Time-to-Live (TTL) for Row State
SDF introduces Time-to-Live (TTL) for row state values, a crucial feature for managing data hygiene and optimizing resource usage in your stateful transformations. With TTL, you can configure your state to automatically purge rows that haven't been updated within a specified time period.
Why Use TTL?
TTL is useful for:
- Data Hygiene: Automatically clean up stale or irrelevant data that no longer needs to be retained.
 - Resource Management: Reduce memory and storage footprint by ensuring only active data resides in your state. This is especially beneficial for high-volume, real-time data streams.
 - Compliance: Meet data retention policies by ensuring data is automatically removed after a set period.
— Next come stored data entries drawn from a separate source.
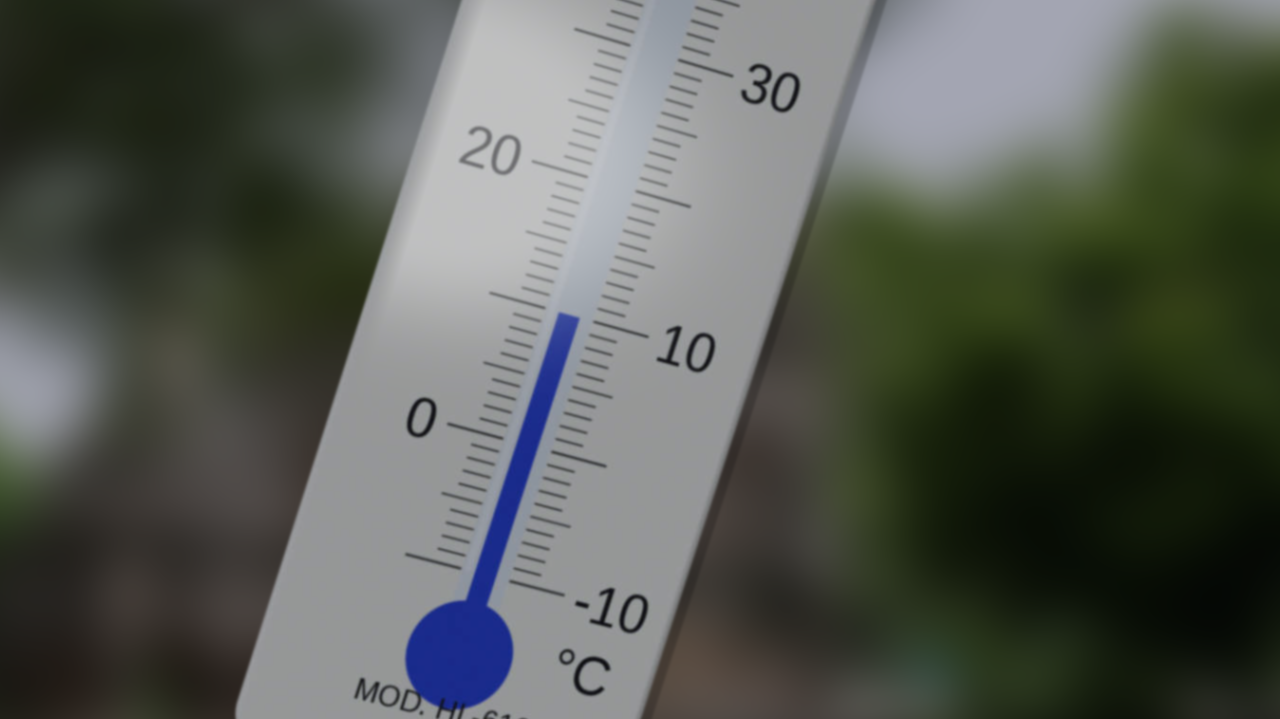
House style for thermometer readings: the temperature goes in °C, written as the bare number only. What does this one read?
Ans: 10
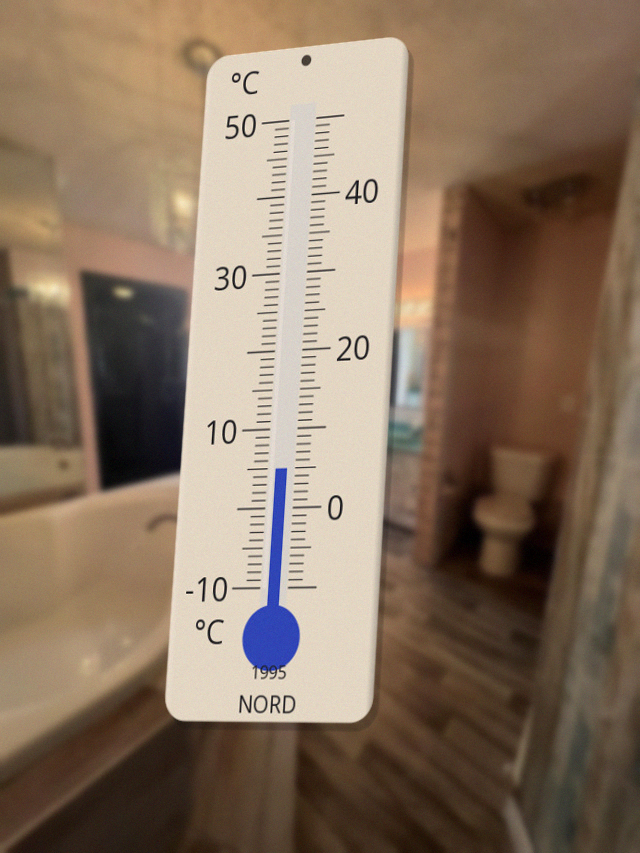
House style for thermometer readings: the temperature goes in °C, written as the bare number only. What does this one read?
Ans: 5
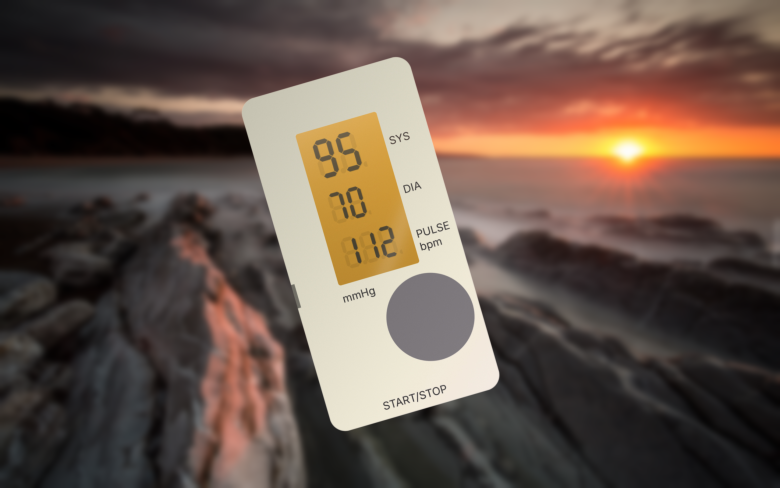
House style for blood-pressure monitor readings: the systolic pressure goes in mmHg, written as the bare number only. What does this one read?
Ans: 95
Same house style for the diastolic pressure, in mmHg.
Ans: 70
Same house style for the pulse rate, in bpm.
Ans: 112
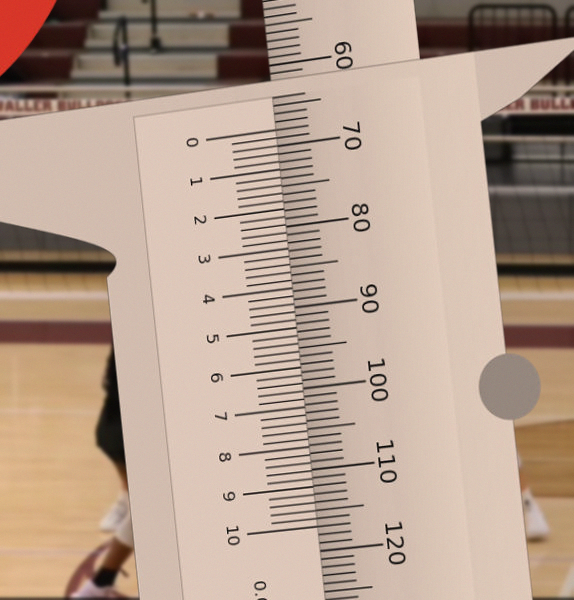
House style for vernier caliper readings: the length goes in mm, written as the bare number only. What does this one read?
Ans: 68.0
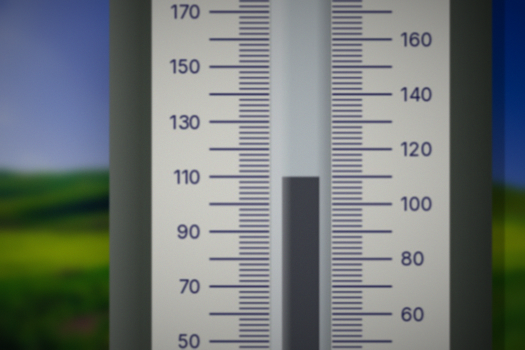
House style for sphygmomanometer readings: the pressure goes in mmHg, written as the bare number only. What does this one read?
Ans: 110
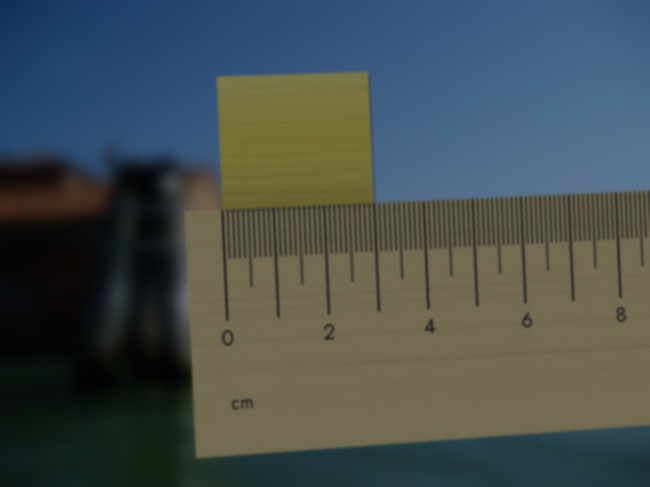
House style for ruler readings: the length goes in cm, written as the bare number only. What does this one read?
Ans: 3
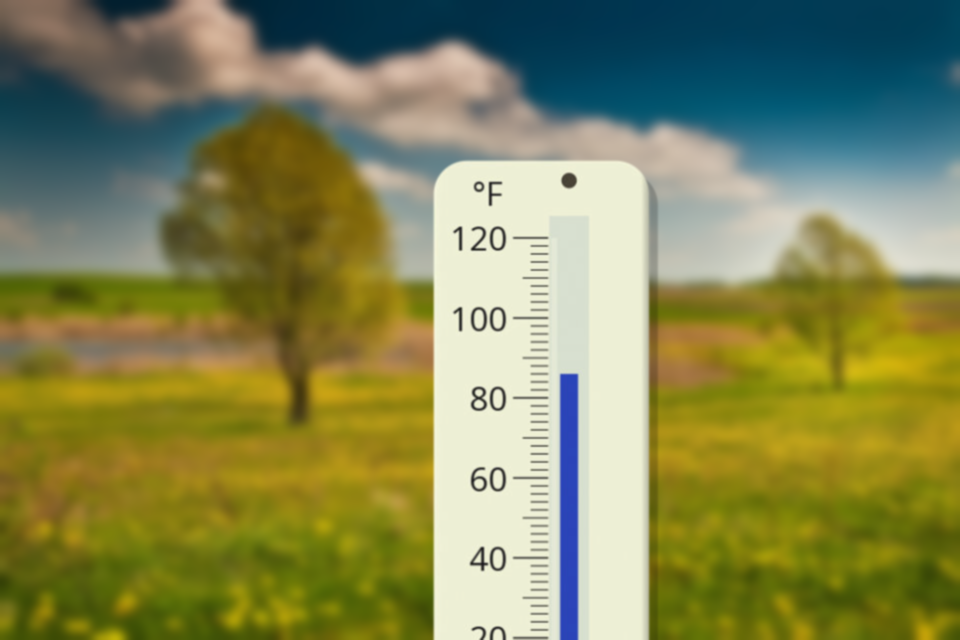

 - Performance: By keeping your state smaller and more focused on current data, you can potentially improve query performance.
 
How it Works
When you configure TTL for a keyed-state row, SDF monitors the _updated_at timestamp for each row. If a row is not updated within the defined TTL duration, it is automatically purged from the state. This process is seamless and managed by SDF in the background.
Configuring TTL: An Example
Let's look at an example of how to enable TTL for a keyed-state in your SDF application manifest. In this scenario, we're performing a word count and want to ensure that word counts expire if a word hasn't been seen for a certain period.
Below is a snippet demonstrating a word count application where TTL is applied to the count-per-word state, it can be monitored by using the SDF SQL CLI interface:
# Perform word count on sentences in non windowed transformation
apiVersion: 0.6.0
meta:
  name: wordcount-with-ttl
  version: 0.1.0
  namespace: my-org
# default config
config:
  converter: json
  consumer:
    default_starting_offset:
      value: 0
      position: Beginning
topics:
  sentence:
    name: sentence
    schema:
      value:
        type: string
        converter: raw
services:
  word-count-processing:
    sources:
      - type: topic
        id: sentence
    states:
      count-per-word:
        type: keyed-state
        properties:
          key:
            type: string
          value:
            type: arrow-row
            properties:
              occurrences:
                type: u32
            ttl: 60s
    transforms:
      - operator: flat-map
        run: |
          fn split_sequence(sentence: String) -> Result<Vec<String>> {
            Ok(sentence.split_whitespace().map(|word| word.chars().filter(|c| c.is_alphanumeric()).collect::<String>()).filter(|word| !word.is_empty()).collect())
          }
    partition:
      assign-key:
        run: |
          fn assign_key_word(word: String) -> Result<String> {
            Ok(word.to_lowercase().chars().filter(|c| c.is_alphanumeric()).collect())
          }
      update-state:
        run: |
          fn count_word(word: String) -> Result<()> {
            let mut state = count_per_word();
            state.occurrences += 1;
            state.update()?;
            Ok(())
          }
Understanding the TTL Configuration
In the example above, the TTL is configured within the states section, specifically for count-per-word:
    states:
      count-per-word:
        type: keyed-state
        properties:
          key:
            type: string
          value:
            type: arrow-row
            properties:
              occurrences:
                type: u32
            ttl: 60s # <-- This is the TTL configuration
In this example, TTL is set as 60s. 60s specifies a duration of 60 seconds.
If a row in count-per-word is not updated for 60 seconds, it will be automatically removed.
Important Considerations
- 
_updated_at Column: TTL relies on the _updated_at column, which is automatically added to all DataFrames. When you
update()a row in your state, this timestamp is automatically refreshed. - 
Data Semantics: Carefully consider the implications of data expiring. Ensure that purging old data aligns with your application's requirements.
 - 
Choosing a TTL: The optimal TTL duration depends on your specific use case. A very short TTL might lead to data being removed too quickly, while a very long TTL might not provide the intended resource savings.
 - 
TTL is a powerful feature for maintaining efficient and relevant state in your SDF applications. Experiment with different durations to find what works best for your data streams!